Il faudra attendre les années 1960 en Angleterre pour revoir du football joué par des femmes. En France, c’est un tournoi organisé dans le cadre d’une fête locale, à Reims, qui marquera symboliquement la naissance du football féminin. Le Stade de Reims sera le club pionnier. Mais il faudra attendre les années 1970 pour que des compétitions s’organisent, en dépit des commentaires péjoratifs de la plupart des commentateurs mâles de l’époque, Thierry Roland en tête de ce festival de beaufitude où il aurait facilement remporté le ballon d’or.
Le reste est, à peu près, connu, avec les coupes du monde, les coupes d’Europe et un championnat national de plus en plus passionnant, avec des joueuses brillantes et capées et des « entraîneuses » fines techniciennes, à l’image de la controversée Corinne Diacre, laquelle a entraîné quelques années l’équipe masculine du Clermont Foot, actuel pensionnaire de la Ligue 1.

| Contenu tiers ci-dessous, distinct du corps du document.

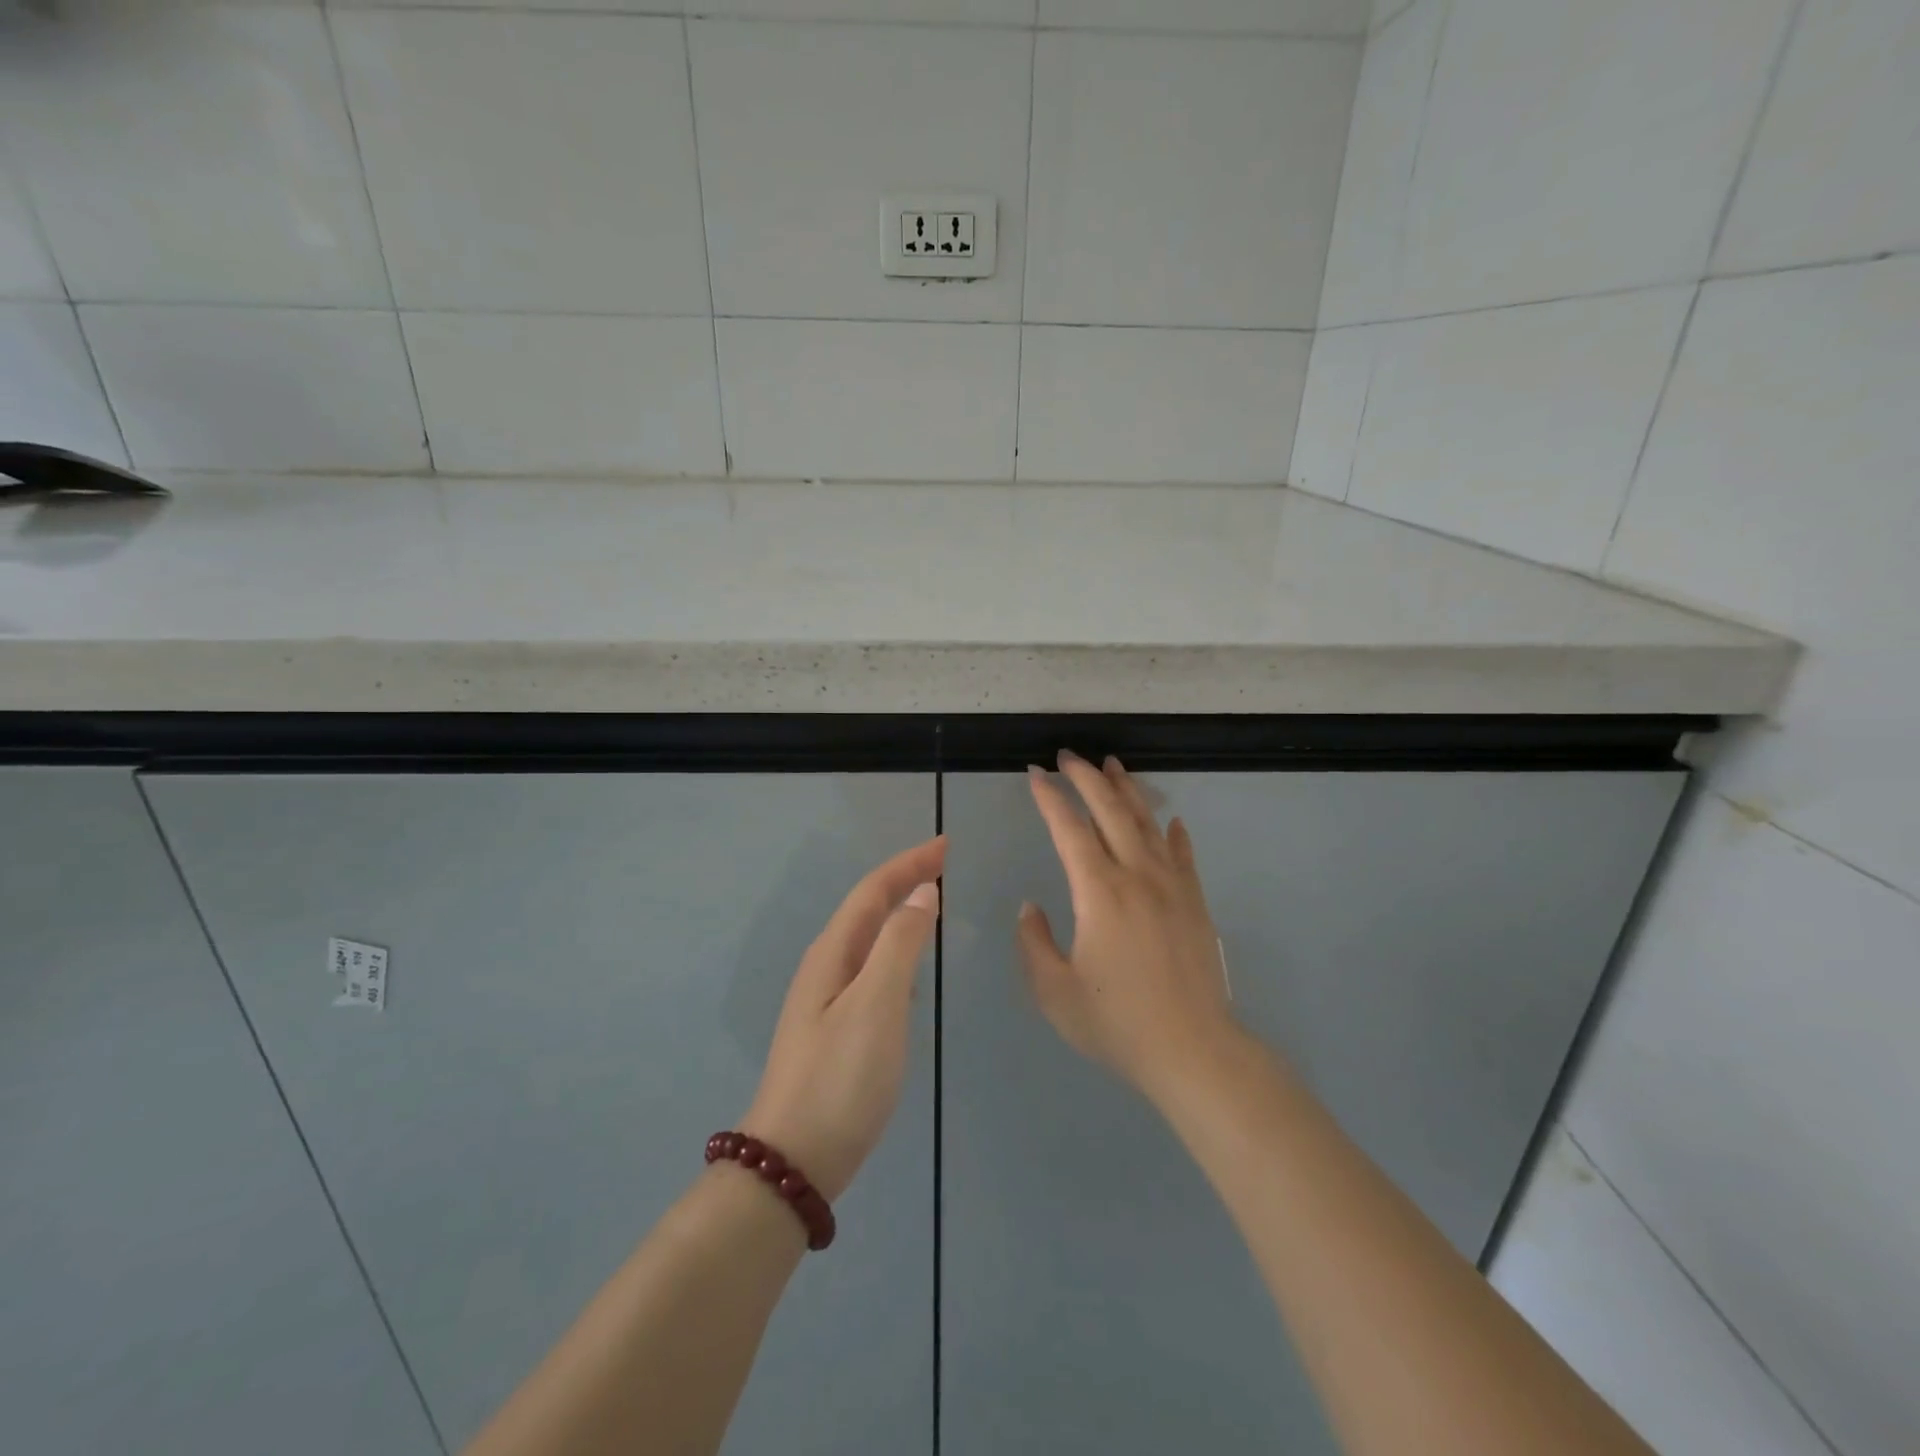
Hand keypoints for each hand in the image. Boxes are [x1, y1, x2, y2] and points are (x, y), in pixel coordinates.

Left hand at [740, 837, 943, 1200]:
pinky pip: (869, 967)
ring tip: (930, 902)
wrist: (794, 1161)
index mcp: (833, 954)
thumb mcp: (877, 1005)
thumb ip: (900, 944)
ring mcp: (825, 1000)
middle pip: (866, 908)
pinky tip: (909, 967)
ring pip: (866, 938)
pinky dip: (894, 949)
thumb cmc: (840, 1078)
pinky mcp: (834, 1028)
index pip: (873, 891)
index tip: (945, 845)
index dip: (909, 864)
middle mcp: (825, 967)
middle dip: (904, 880)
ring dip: (898, 912)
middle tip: (944, 864)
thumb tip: (922, 893)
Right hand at [1019, 753, 1237, 1101]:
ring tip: (1113, 765)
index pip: (1069, 829)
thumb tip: (1031, 907)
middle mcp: (1137, 876)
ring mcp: (1173, 886)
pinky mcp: (1196, 903)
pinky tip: (1171, 819)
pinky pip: (1183, 854)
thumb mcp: (1055, 992)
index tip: (1035, 774)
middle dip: (1087, 778)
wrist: (1194, 1051)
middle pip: (1111, 811)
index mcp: (1099, 892)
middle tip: (1068, 756)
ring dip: (1127, 791)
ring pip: (1148, 823)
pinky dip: (1174, 832)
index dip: (1050, 798)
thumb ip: (1034, 944)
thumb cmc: (1118, 1024)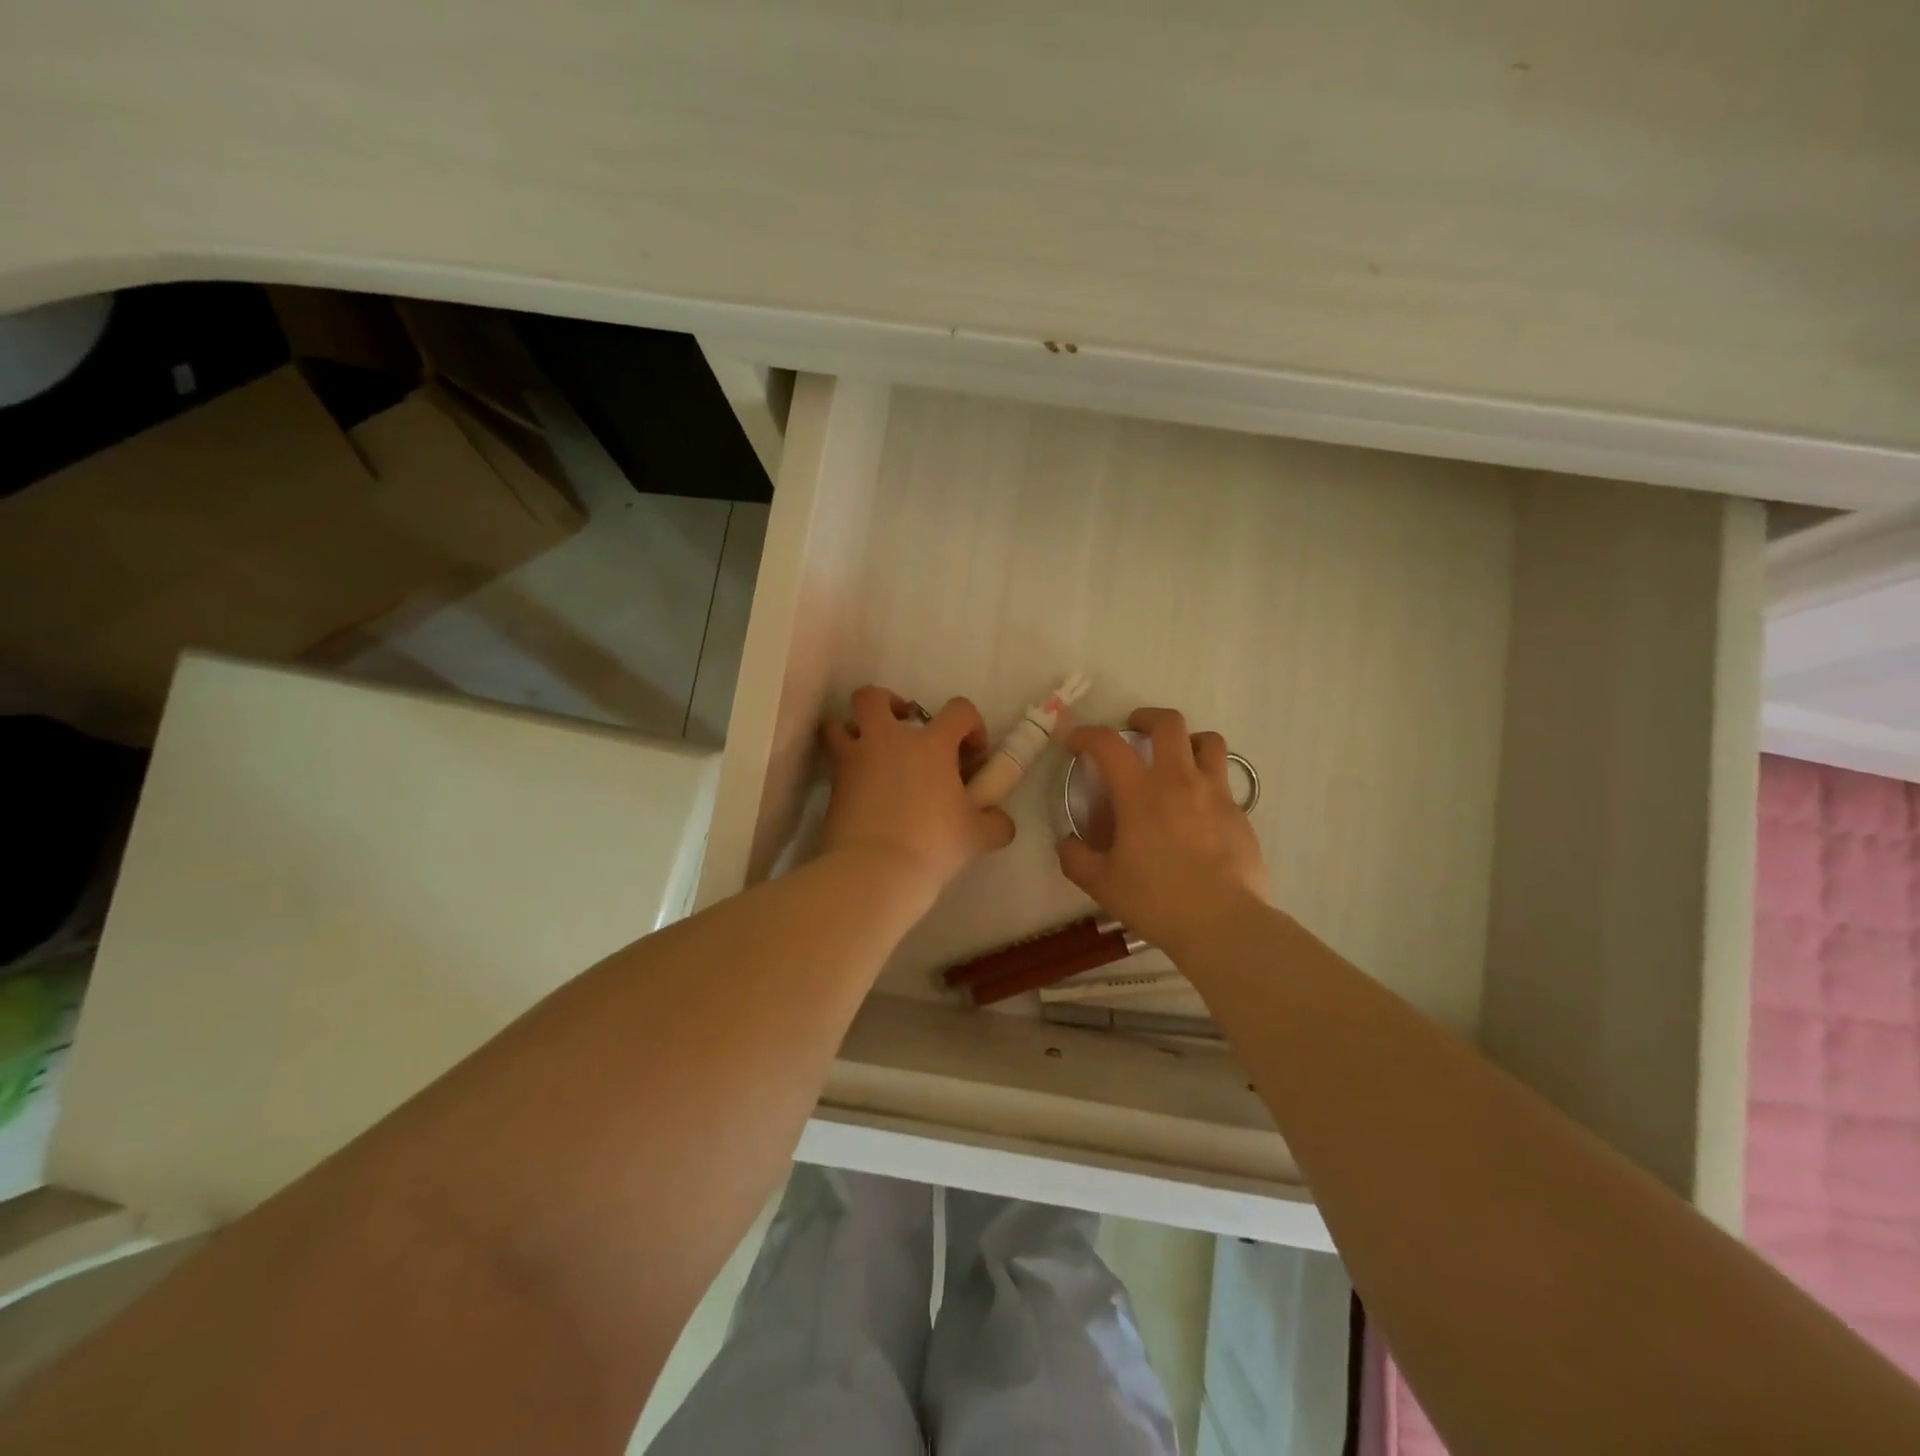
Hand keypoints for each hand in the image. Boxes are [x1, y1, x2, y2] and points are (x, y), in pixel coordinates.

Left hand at [821, 686, 1015, 896]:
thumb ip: (995, 823)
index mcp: (931, 744)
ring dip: (853, 730)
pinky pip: (833, 764)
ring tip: (870, 753)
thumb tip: (1000, 822)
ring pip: (838, 723)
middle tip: (903, 730)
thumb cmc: (932, 844)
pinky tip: (860, 791)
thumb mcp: (977, 837)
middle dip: (888, 704)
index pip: (959, 710)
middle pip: (873, 697)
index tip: (972, 754)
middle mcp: (888, 741)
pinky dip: (844, 769)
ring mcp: (854, 761)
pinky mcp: (831, 787)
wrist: (874, 871)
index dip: (971, 725)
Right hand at [1056, 707, 1268, 953]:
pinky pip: (1223, 781)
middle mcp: (1180, 781)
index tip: (1076, 742)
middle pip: (1169, 723)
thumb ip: (1076, 858)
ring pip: (1208, 742)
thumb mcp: (1102, 884)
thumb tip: (1066, 842)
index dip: (1086, 734)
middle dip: (1146, 717)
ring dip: (1187, 740)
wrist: (1224, 923)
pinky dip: (1206, 781)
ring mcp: (1215, 794)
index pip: (1108, 743)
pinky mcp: (1240, 814)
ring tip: (1175, 757)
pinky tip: (1197, 809)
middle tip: (1133, 730)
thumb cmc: (1157, 900)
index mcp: (1140, 793)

On voit de plus en plus d’historiens, de sociologues, de politistes se pencher sur le football comme objet de recherche. On ne va pas s’en plaindre lorsque l’on tombe sur des livres aussi passionnants qui conjuguent avec bonheur épopée sportive, aventure humaine et progrès social. Si le football a été décrit par les sociologues comme un « fait social total », il est resté trop longtemps connoté à sa dimension masculine. L’ouvrage de Massini vient corriger ce biais malheureusement trop répandu.
En espérant que le football de ces dames ne finira pas, comme l’autre, dans les eaux glacées du calcul égoïste.
Sources article « refaire le match » de Armelle Andro (socio-démographe, professeure à l’université de Paris 1 Panthéon – Sorbonne, chercheuse associée à l’institut convergence – migrations) dans AOC Media, juin 2021.
(1) : Stéfano Massini – Le ladies football club – Globe – 2021 – 179 pages.